Valborg at Skansen

Tuesday 30 April at 15:00 until 22:00
Djurgårdsslätten 49-51 Stockholm Djurgården
Skansen

Valborg at Skansen

The 30th of April is Valborgsmässoafton, Walpurgis night, in Sweden, when we celebrate the arrival of spring with singing and bonfires. Students are especially active during Walpurgis night but the celebration goes back to medieval times and like so many other Swedish traditions it has it´s roots in northern Germany.

Choral singing by firelight
Programme for the 30th of April 2019
15.00-16.10 Welcome to the celebrations at Skansen from the Solliden stage with the Stockholm Academic Male Chorus, student choirs and ballet
20:15–22:00 Evening program on the Solliden stage
20.15 Stockholm University’s student orchestra Kårsdraget and ballet Kårsetten perform
20.45 Speech 'Welcoming the spring'
21.00 Lighting of the bonfire at the Solliden terrace
21.20 Concert Sousou & Maher Cissoko Band

Entrance to Skansen is free on the 30th of April for students with a valid student id.

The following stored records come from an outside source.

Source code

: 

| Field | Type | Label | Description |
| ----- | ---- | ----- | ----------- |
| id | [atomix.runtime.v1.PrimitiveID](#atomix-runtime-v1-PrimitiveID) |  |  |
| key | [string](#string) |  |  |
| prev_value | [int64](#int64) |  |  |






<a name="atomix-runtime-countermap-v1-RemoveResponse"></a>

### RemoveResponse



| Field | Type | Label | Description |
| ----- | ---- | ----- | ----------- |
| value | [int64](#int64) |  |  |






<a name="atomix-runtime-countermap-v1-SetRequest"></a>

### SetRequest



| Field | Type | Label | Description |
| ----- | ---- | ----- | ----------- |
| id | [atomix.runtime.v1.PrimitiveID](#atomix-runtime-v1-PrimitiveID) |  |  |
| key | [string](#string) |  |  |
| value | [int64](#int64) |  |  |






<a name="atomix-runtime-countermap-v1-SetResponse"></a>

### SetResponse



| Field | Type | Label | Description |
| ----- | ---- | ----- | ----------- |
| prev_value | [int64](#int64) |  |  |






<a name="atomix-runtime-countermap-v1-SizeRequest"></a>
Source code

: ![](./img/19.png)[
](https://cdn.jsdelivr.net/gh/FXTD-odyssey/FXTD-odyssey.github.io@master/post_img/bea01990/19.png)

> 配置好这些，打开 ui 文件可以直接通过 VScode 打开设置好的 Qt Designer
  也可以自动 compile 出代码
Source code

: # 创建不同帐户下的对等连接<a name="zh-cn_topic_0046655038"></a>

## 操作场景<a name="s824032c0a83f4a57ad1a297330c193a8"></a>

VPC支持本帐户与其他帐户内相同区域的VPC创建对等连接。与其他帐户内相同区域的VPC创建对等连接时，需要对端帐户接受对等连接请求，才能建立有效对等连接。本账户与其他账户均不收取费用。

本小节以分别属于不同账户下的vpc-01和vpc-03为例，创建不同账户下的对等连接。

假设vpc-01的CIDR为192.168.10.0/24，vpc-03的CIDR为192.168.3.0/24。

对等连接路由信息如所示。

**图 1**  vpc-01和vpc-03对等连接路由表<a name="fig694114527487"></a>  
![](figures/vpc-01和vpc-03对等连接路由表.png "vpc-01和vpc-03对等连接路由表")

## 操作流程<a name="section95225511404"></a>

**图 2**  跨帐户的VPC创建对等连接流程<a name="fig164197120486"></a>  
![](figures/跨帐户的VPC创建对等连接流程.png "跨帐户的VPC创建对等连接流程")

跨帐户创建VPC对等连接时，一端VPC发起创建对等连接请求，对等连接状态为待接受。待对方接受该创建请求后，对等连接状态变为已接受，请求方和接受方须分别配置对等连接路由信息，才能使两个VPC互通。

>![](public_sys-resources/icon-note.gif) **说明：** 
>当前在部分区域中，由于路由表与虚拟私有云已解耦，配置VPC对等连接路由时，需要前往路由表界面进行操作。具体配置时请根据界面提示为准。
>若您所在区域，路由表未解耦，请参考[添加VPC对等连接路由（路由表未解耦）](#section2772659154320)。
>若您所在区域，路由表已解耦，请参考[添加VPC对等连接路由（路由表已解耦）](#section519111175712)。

Choral singing by firelight
Choral singing is a popular pastime in Sweden, and one occasion when nearly every choral singer in the country lets rip is the evening of 30th April, known as Walpurgis Night or, more strictly as Walburga´s Eve (Valborgsmässoafton) being the eve of the feast of Walburga, which comes on 1st May.
Bonfires are lit, often on hilltops where they will be visible from a long way off, and when the crackling of the fire is at it´s height, a number of gentlemen (though increasing numbers of ladies are also appearing nowadays) step forward, most of them wearing peaked caps with a white top and some kind of lyre emblem above the peak, resembling the caps which high-school graduates wear on this evening.
They proceed to sing a number of songs, which are the same everywhere in the country and maintain that this evening marks the end of winter and the coming of spring. Rather touching if, meantime, sleet and snow are bidding fair to put the fire out, but most years, in the south of Sweden at least, spring is well into its stride.
Choral singing is a late and middle-class addition to the ancient practice of gathering round a fire on the evening before May Day, and probably derives from the manner in which students in Uppsala and Lund have been celebrating the arrival of spring for two centuries now. But the bonfire goes back further than that.
In Sweden, and many other countries too, the lightning of bonfires one evening in the spring was an ancient custom, and it is a moot point among scholars whether this was done to scare off predators before the cattle and the sheep were put out to graze, or whether there was some supernatural, magical purpose involved, as for example when the Germans sought out to protect themselves against the witches gathering on this very night, Walpurgis Night, to worship the devil. The Swedish custom is descended from the virulent Walpurgis fires of north Germany, and since most German immigrants were to be found in Stockholm, and its surroundings, this is where the custom first took root. Other parts of Sweden had other bonfire evenings, but the capital city, of course, always sets the tone of things, and so the bonfires and the singing have now fallen in line with the Stockholm way of doing things.